A recession postmortem: Why some places fared better than others
Published July 1, 2011 | July 2011 issue
During the recent recession, employment across the nation fell by a misery-inducing 6.3 percent, the largest job decline in any postwar recession.
But “across the nation” masks a wide range of labor market conditions, depending upon where you live. Nevada experienced a staggering 12.9 percent decline in jobs from December 2007 to December 2009, while North Dakota posted a 1.7 percent increase. Likewise, employment dropped 61 percent in Loving County, Texas, while jobs increased 90.1 percent in Mercer County, Mo.
Is this but an economic crapshoot? What features might explain why some states, even some regions, did better or worse than others? Is it a matter of chance or economic destiny, at least in hindsight?
To answer these questions, the fedgazette looked at a number of economic features—income, education, poverty, industry mix, population, workforce participation and housing prices—across states, cities and counties prior to the recession. Those features were then analyzed for association with the subsequent job loss in those areas.
Four prerecession features jumped out as being significantly related to larger job losses during the recession: a small share of farm jobs, a large increase in housing prices, significant durable goods manufacturing and a large share of construction workers prior to the recession (see Table 1). These four features alone account for about half of the variability in employment loss across states and cities and about 20 percent across counties. (Full results of the regression analysis are available here.)
Ninth District results
These results help explain why every Ninth District state except Wisconsin had a smaller percentage of job loss than the national decline during the recession.
While there is wide variation among these four features across district states, there are similarities as well. Each state in the Ninth District had a larger farm share of employment than the national average in 2006 (see Table 2). All states, except Montana, saw a smaller increase in housing prices and a smaller construction share of employment.
Another way of demonstrating the recessionary influence of these four features is to construct the counterfactual—what employment would have looked like had each district state mirrored the national average in farm jobs, median housing price increases, durable goods manufacturing and construction jobs (see charts below). Comparing the counterfactual with actual data highlights the unique composition of each district state relative to the U.S. economy and the associated influence of employment growth during the recession.

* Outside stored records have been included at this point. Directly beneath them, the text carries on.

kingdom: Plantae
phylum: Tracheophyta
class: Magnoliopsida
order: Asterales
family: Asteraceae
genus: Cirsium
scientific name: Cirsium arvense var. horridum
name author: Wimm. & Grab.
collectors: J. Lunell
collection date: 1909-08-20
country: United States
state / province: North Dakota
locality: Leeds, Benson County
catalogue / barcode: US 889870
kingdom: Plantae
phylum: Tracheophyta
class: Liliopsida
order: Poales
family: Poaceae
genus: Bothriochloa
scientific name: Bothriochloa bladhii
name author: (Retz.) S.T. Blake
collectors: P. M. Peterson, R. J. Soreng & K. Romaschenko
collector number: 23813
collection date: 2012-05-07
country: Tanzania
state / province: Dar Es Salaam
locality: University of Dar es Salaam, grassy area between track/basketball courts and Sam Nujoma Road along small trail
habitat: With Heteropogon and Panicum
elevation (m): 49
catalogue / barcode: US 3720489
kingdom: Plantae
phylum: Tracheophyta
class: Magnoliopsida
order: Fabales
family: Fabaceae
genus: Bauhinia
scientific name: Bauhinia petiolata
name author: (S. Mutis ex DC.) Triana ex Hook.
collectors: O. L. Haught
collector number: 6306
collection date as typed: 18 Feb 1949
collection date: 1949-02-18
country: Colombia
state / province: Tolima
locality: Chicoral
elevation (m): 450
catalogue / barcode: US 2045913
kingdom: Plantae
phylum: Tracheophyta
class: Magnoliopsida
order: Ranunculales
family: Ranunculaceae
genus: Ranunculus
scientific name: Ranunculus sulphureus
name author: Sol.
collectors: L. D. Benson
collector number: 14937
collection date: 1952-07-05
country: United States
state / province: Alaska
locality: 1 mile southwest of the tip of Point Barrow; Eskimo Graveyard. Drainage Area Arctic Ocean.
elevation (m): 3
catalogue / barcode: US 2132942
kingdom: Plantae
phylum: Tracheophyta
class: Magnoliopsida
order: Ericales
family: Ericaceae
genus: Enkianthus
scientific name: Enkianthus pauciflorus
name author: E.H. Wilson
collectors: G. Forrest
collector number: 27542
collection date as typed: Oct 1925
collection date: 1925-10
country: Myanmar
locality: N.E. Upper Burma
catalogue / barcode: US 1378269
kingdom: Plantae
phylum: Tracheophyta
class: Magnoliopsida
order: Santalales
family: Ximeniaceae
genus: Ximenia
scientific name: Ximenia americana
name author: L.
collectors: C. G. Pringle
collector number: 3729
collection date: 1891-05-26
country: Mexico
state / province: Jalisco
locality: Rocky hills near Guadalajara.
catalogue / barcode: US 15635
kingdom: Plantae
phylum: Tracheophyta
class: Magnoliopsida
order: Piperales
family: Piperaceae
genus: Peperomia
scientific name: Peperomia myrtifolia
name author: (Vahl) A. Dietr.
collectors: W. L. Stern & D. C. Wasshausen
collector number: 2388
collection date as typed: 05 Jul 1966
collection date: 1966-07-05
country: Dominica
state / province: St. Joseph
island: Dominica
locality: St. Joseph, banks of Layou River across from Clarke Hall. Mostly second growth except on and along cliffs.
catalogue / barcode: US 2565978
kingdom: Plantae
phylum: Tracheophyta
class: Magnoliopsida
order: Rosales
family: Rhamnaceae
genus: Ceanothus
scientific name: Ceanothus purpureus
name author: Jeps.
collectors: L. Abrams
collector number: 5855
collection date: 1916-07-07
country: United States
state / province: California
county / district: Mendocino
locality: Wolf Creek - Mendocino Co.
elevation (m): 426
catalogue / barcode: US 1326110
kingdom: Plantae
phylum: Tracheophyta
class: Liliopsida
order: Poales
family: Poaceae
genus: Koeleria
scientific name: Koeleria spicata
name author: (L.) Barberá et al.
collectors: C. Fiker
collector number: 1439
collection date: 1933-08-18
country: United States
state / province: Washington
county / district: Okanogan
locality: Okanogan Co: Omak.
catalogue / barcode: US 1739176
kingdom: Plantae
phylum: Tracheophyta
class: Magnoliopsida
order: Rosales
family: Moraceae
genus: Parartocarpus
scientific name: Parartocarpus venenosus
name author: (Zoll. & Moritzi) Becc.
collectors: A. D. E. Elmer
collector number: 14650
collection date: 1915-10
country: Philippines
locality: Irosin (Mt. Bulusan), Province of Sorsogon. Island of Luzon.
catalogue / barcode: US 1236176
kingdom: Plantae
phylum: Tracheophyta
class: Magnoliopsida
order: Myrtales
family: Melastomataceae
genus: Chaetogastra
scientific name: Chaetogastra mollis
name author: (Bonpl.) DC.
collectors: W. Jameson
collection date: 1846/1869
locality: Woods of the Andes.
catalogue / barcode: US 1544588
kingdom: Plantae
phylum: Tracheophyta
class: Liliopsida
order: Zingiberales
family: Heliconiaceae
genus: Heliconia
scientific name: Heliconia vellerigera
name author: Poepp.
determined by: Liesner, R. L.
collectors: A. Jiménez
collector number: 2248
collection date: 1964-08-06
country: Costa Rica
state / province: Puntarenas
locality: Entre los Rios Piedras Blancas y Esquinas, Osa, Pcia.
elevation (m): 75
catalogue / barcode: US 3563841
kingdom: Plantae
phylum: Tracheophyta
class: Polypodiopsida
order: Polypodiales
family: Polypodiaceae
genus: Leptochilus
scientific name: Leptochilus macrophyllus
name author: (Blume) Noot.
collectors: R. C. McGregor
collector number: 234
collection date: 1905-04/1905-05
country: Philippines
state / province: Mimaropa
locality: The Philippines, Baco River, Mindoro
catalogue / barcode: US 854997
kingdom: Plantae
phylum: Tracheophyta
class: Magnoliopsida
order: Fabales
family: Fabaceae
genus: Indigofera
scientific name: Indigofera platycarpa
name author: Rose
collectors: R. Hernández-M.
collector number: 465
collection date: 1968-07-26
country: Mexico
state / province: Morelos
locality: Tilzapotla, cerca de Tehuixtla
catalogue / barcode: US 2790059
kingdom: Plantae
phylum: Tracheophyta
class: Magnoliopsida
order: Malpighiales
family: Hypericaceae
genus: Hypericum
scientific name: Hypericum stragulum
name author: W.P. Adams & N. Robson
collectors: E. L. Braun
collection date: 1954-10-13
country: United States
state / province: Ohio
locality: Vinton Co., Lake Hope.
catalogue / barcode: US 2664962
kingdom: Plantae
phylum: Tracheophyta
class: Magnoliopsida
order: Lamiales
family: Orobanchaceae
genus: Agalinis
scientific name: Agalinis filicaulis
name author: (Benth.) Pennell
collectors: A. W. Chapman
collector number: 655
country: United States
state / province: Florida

Employment change and influence of economic features
Dec. 2007 - Dec. 2009
Overall, North Dakota benefited the most from the differences in these four features relative to national averages. Had North Dakota looked like the nation, employment would have decreased 3.7 percent instead of increasing 1 percent. Roughly half of that difference (two percentage points) stems from the state’s large agricultural sector, which was relatively strong during the recession and acted as an employment buffer. South Dakota and Montana also had advantages, benefiting about 2 to 3 percentage points.
Meanwhile, the four features together had no impact on Minnesota employment. This result is consistent with past Minneapolis Fed research, including a June 2003 Region article noting that Minnesota has a similar composition to the U.S. economy and tends to move closely with it. Finally, Wisconsin was not able to offset its relatively large share of durable goods manufacturing with advantages among the other three features. Had Wisconsin’s composition looked like the nation, employment would have dropped 5.3 percent instead of 6.7 percent.
Across the district, the relatively large farm share helped each state, particularly Montana and the Dakotas. Smaller home price increases also helped district states, except Montana. Minnesota and Wisconsin were disadvantaged by their large share in durable goods manufacturing; South Dakota was affected only slightly. Meanwhile, a relatively small durable goods manufacturing sector in North Dakota and Montana served as a buffer in those states. Finally, most district states benefited from a smaller share of construction employment. The exception is Montana, which had a robust home building sector prior to the recession.
But every recession is unique, and these advantages might offer little help to district states in future recessions. Indeed, in previous recessions, the reliance on the farm economy has sometimes been a spear rather than a shield for district states. During the next recession, an entirely different set of sectors could suffer large employment losses or serve as protection against employment losses. Just as one cannot predict recessions, neither can one guess which economic features will help or hurt a state economy.